ACTING UP: ministers and stars at the opening ceremony
In 1916, he wrote his first play, in which he invented the immensely popular character of Kishkish Bey, a turn-of-the-century feudal village mayor dealing hilariously with city life.
In 1919, his newly formed troupe staged the operetta Al-Ashara Al-Tayeba (composed by Sayed Darwish and written by Badi' Khayri), a beautifully moving work openly oppositional to the British occupation. Soon he was touring the Arab world where he met his wife, Badia Masabni, later the proprietress of the landmark Casino Badia, and in 1935 acquired the Emadeddin Theatre, on whose stage he performed until the end of his life.

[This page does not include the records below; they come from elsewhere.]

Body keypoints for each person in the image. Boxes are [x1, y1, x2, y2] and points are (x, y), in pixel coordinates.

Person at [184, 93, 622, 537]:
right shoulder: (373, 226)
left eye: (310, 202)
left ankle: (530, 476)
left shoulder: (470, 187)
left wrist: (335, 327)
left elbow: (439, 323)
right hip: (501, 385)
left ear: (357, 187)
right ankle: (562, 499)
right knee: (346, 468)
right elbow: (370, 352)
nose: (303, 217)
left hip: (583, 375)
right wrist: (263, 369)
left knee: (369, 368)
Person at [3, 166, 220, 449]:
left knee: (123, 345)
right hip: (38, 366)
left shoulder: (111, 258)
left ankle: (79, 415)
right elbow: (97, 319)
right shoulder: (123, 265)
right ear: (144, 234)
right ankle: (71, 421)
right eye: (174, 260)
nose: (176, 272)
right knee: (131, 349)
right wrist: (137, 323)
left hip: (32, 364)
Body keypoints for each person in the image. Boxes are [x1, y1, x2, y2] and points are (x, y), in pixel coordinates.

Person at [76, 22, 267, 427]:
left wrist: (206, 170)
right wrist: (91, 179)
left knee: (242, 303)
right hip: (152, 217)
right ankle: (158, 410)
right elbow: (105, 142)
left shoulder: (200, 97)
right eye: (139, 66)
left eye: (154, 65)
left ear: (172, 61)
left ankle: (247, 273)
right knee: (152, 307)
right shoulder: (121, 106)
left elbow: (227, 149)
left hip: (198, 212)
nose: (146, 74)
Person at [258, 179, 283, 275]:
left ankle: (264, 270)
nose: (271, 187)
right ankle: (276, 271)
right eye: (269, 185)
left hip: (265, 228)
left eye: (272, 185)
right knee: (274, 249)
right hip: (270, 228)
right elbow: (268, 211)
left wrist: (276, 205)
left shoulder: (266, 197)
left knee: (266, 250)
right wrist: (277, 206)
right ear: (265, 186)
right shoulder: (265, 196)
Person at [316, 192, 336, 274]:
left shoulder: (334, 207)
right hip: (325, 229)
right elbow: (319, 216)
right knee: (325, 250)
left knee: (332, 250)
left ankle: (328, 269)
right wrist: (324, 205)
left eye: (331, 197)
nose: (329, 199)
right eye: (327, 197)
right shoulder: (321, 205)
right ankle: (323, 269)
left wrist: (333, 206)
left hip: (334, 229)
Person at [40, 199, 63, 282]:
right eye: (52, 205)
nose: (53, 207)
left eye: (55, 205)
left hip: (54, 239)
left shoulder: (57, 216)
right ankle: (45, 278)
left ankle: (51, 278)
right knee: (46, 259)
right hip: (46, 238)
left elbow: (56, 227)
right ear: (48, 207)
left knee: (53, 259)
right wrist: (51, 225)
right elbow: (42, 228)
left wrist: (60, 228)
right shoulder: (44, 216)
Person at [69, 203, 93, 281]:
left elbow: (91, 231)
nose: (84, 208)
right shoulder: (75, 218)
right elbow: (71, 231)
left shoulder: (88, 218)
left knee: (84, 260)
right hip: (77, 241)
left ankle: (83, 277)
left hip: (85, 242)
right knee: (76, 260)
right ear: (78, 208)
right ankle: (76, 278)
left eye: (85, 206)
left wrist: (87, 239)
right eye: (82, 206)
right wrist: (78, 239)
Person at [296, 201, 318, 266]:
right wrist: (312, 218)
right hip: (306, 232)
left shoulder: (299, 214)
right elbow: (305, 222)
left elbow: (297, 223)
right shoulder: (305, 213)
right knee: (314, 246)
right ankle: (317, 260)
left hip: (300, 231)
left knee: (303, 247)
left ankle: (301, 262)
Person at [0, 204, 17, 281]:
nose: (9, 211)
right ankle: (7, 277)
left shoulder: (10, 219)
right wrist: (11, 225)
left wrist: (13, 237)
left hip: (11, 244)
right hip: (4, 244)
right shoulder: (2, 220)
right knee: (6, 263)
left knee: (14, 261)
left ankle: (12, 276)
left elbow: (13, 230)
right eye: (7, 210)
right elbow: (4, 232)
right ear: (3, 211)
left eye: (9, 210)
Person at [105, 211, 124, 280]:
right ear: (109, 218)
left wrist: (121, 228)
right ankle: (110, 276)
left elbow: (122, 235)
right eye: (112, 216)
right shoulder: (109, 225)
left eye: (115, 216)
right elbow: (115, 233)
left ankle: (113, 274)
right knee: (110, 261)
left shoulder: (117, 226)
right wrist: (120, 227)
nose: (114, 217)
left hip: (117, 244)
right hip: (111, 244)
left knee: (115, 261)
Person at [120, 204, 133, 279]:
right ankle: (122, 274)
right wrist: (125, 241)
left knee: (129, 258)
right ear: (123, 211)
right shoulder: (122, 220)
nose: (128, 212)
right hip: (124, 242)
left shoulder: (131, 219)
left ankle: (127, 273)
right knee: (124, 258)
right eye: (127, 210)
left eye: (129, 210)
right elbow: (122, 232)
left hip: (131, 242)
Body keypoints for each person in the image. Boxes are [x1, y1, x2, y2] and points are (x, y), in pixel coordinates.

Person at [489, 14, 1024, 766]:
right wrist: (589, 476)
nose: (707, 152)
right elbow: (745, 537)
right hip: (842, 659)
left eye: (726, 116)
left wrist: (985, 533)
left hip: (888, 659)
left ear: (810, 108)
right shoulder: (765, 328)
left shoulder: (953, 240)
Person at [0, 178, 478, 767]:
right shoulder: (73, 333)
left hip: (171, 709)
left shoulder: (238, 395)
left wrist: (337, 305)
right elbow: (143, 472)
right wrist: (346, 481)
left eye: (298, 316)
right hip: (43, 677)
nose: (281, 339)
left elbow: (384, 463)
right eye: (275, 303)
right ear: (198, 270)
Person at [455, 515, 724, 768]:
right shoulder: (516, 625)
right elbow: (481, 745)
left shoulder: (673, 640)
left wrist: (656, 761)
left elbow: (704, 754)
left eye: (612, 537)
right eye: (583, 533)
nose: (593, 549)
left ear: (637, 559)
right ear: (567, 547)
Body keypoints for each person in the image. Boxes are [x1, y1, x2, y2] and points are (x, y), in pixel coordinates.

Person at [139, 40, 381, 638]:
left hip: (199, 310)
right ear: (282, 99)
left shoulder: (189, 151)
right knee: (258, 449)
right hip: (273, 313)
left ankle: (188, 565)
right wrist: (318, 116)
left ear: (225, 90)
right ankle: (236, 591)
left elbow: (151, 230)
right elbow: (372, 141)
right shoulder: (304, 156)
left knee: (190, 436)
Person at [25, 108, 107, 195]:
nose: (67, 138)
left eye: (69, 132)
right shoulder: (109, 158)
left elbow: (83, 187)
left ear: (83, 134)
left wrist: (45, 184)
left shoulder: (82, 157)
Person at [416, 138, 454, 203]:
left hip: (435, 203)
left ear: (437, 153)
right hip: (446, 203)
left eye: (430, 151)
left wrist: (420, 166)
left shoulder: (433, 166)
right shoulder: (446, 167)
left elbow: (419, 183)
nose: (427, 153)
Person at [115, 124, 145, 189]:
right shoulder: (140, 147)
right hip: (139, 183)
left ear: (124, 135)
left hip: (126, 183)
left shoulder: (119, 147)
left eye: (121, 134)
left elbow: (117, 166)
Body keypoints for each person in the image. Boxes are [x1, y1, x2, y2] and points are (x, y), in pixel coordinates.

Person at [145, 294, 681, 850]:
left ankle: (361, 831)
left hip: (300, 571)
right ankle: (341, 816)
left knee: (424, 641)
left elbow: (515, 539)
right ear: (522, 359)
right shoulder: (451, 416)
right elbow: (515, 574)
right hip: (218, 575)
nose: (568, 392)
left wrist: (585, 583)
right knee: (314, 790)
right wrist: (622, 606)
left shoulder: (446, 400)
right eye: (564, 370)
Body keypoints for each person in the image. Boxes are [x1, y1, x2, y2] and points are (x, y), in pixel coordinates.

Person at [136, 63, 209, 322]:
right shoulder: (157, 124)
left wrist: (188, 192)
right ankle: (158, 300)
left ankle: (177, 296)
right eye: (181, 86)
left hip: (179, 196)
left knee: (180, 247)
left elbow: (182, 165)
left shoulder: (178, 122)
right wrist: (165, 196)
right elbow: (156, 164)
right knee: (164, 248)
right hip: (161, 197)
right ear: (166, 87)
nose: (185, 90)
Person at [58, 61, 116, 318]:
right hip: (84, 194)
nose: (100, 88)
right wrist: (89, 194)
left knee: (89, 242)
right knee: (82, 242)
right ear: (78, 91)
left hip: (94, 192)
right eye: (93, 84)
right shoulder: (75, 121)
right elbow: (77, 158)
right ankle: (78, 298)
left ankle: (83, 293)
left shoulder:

His plays, a number of which were later made into films, dealt with misfortune -- the hapless provincial in a hostile and precarious metropolis, the pauper-turned-king, the middle-aged teacher who falls desperately in love with his teenage student. And in all this he was boisterously witty and amusing without giving up the depth, the pathos, the human dimension of his tales.
Upon his death on 8 June 1949, the literary pioneer Taha Hussein wrote: "However much Egyptians mourn this great man... they will not have given him even a small part of what he deserves."